_EXTRACT_:
Qualified Dividend Income

We have assisted you in navigating the rules that pertain to "qualified dividend income". When is such income eligible to be taxed at preferential rates? What are the "holding period" requirements imposed in order to enjoy such preferential tax rates? Can an investor engage in hedging activities and still earn credit towards the statutory holding period requirements? When can dividends be "stripped" such that an investor can successfully transform short-term capital gain income (taxed at top marginal rates) into qualified dividend income taxed at rates that are less than half of the rates imposed on short-term capital gain income? Which party to a transaction reports dividend income in cases where the ex-dividend date follows, rather than precedes, the record date and the stock is sold during this interim period between the record date and the (delayed) ex-dividend date?

_TASKS AND EXERCISES_:
**A.** Answer from the passage on qualified dividend income:
(i) At what rates is short-term capital gain income taxed?
(ii) How do the rates on qualified dividend income compare with the rates on short-term capital gain income?
(iii) In the reporting case described, which date follows the record date?
**B.** Repeat the passage on qualified dividend income word for word, from "We have assisted" up to and including "(delayed) ex-dividend date?".

_GIVEN ENTRIES_:
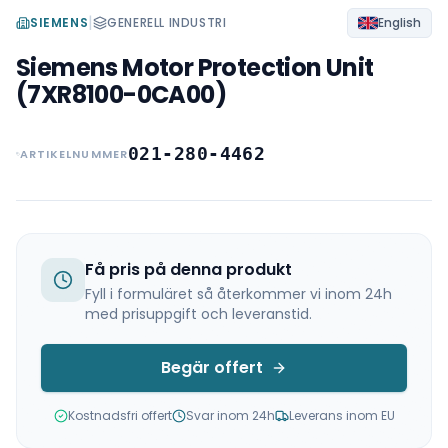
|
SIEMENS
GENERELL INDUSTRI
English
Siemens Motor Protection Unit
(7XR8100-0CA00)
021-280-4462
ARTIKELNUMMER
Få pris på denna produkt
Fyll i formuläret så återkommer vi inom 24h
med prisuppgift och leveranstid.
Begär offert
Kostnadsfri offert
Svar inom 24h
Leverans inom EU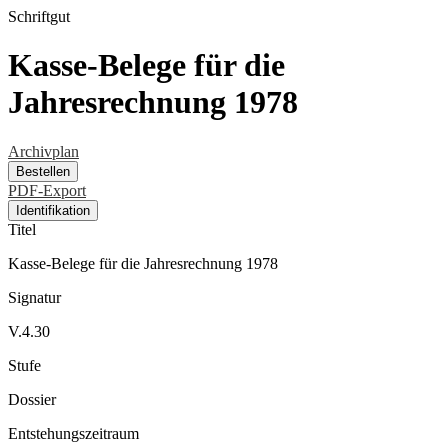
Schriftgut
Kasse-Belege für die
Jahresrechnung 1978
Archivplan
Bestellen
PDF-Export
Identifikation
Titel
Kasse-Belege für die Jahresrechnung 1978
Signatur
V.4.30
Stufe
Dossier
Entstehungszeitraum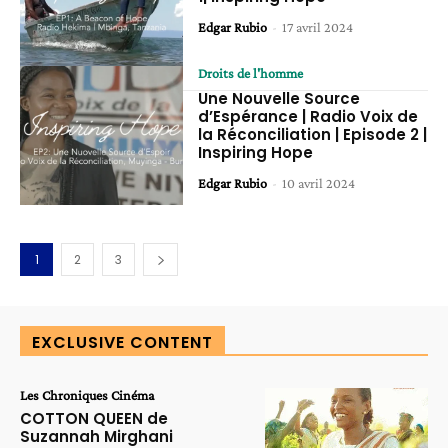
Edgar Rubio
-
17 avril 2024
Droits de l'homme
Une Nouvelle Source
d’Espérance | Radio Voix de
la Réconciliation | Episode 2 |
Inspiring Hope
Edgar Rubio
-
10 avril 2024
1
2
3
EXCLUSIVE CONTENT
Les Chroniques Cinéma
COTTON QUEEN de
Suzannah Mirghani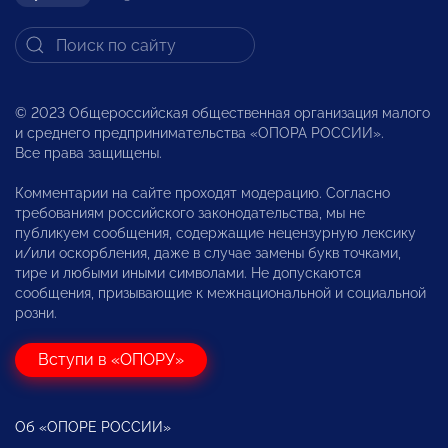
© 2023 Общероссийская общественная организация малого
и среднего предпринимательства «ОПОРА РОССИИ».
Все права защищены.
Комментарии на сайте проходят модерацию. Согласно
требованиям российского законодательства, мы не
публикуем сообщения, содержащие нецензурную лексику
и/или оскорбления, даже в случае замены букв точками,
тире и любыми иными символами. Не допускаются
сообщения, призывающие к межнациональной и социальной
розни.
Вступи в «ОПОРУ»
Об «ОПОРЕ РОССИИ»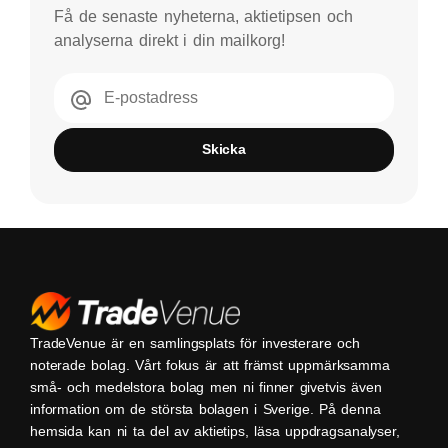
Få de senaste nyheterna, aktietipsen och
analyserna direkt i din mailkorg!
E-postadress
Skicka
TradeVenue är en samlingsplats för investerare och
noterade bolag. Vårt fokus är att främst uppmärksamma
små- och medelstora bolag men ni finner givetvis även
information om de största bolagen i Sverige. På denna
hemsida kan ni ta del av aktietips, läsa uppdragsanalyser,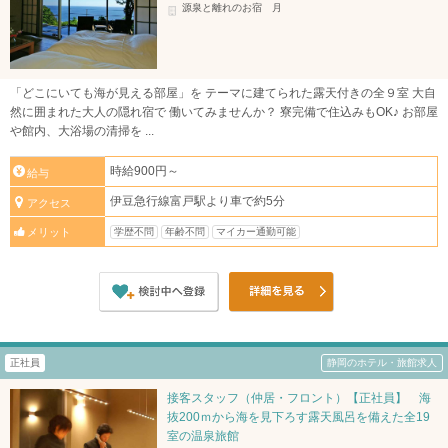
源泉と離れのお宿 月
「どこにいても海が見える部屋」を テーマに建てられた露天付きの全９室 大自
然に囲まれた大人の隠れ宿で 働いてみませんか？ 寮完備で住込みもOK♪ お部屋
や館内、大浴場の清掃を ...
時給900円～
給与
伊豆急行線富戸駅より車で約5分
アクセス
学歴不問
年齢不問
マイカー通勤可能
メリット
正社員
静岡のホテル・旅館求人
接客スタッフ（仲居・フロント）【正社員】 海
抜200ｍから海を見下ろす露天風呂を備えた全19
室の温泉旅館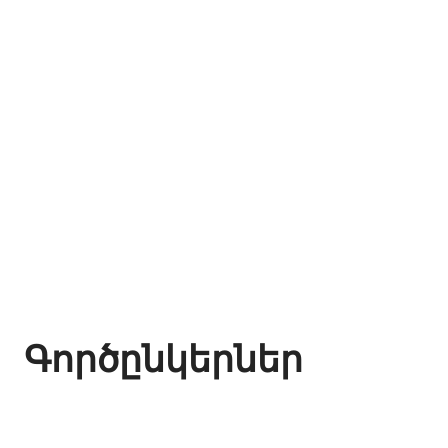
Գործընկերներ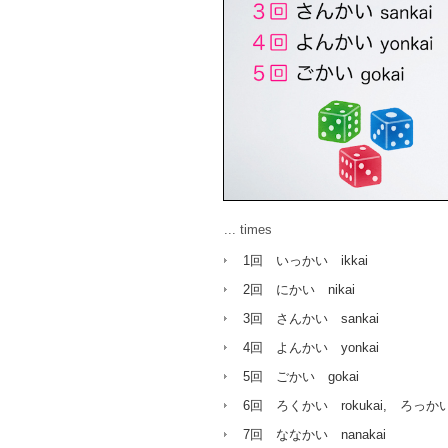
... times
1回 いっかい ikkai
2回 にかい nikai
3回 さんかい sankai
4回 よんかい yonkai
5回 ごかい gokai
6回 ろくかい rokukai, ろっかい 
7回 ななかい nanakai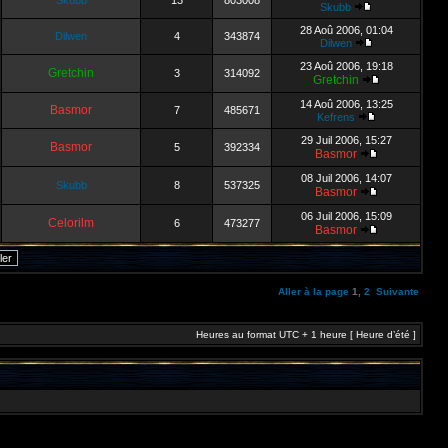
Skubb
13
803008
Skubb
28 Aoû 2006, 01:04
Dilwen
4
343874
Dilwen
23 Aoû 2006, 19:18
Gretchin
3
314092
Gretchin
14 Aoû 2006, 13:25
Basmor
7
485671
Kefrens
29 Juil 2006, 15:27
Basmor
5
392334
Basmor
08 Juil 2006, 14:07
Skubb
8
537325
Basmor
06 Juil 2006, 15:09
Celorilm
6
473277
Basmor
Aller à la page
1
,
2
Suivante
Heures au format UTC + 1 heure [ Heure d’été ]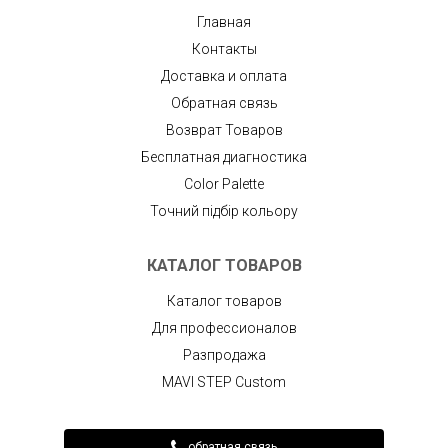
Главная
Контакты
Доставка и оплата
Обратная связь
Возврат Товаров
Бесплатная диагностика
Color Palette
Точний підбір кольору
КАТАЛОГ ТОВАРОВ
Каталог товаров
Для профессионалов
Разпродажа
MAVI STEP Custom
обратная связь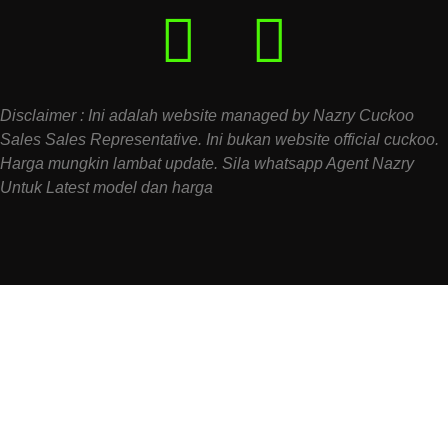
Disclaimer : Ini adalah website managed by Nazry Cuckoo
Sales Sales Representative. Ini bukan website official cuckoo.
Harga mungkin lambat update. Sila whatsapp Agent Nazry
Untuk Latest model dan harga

_TASK ANSWERS_:
**A.**
(i) At top marginal rates.
(ii) They are less than half of the rates on short-term capital gain income.
(iii) The ex-dividend date.

**B.**
We have assisted you in navigating the rules that pertain to "qualified dividend income". When is such income eligible to be taxed at preferential rates? What are the "holding period" requirements imposed in order to enjoy such preferential tax rates? Can an investor engage in hedging activities and still earn credit towards the statutory holding period requirements? When can dividends be "stripped" such that an investor can successfully transform short-term capital gain income (taxed at top marginal rates) into qualified dividend income taxed at rates that are less than half of the rates imposed on short-term capital gain income? Which party to a transaction reports dividend income in cases where the ex-dividend date follows, rather than precedes, the record date and the stock is sold during this interim period between the record date and the (delayed) ex-dividend date?